Make sure you provide a clear framework of information about permitted development and include clear links to the best bits of the planning portal. This includes the interactive house/terrace and individual guides about specific types of developments (loft conversions, extensions, porches).
Provide information about each of the options for verifying permitted development, including any ‘informal’ advice from planners right through to to LDCs. It should explain exactly what costs are involved and what you will receive, eg an informal email, a written letter of advice or a legally binding certificate.
Sites that we recommend
Links through to the Planning Portal at the appropriate page. Very smooth process.
A really useful page about permitted development with images of the Planning Portal’s interactive house and terrace. There was very clear information about the processes related to projects under permitted development and clear explanations about the different levels of confirmation you could get for your project. This included paying for a simple letter and also paying for a certificate of lawful development. The information is arranged in a logical sequence and the task journey has been well thought through. Very good indeed.

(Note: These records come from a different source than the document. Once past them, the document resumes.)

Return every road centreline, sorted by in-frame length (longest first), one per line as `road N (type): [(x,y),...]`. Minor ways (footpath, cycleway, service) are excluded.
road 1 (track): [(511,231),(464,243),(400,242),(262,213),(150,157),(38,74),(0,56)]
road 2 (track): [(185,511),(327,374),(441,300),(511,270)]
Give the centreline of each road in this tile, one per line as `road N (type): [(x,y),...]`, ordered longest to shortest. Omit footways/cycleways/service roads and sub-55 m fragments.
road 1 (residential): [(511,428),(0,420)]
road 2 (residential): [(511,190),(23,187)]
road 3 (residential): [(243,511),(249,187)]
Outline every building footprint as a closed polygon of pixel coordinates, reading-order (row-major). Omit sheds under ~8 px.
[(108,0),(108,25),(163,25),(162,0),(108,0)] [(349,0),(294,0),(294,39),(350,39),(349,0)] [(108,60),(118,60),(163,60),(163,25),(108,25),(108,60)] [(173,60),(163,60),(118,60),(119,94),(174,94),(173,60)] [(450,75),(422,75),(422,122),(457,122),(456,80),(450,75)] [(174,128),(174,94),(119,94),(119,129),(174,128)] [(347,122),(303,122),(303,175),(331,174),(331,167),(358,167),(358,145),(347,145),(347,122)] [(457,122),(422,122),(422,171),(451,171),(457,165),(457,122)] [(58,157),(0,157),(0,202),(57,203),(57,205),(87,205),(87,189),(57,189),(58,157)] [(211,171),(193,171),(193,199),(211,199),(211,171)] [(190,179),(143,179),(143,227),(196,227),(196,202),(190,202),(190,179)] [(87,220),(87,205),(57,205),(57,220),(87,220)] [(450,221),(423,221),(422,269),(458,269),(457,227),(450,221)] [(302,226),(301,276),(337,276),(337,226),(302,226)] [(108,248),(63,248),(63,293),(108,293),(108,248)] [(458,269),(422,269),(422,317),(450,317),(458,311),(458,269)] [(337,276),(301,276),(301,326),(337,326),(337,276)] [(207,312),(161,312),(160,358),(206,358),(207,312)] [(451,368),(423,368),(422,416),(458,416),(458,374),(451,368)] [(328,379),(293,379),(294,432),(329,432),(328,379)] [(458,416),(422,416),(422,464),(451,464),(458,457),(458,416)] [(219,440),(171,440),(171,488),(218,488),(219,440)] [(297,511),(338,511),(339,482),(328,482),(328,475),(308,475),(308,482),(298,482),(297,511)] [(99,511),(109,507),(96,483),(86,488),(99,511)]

The task is well promoted. The page ‘Do you need planning permission?’ contained good information about lawful development certificates. I was signposted to the Planning Portal to view the interactive house, but there were also a number of individual links to specific householder developments including one for conservatories and one for extensions. Good.
Very good integration with the Planning Portal. Clear initial information with appropriate links to Planning Portal.
Couldn’t fail to get to this content; on the landing page even a direct link to the Planning Portal for conservatories. Clearly written, nicely laid out.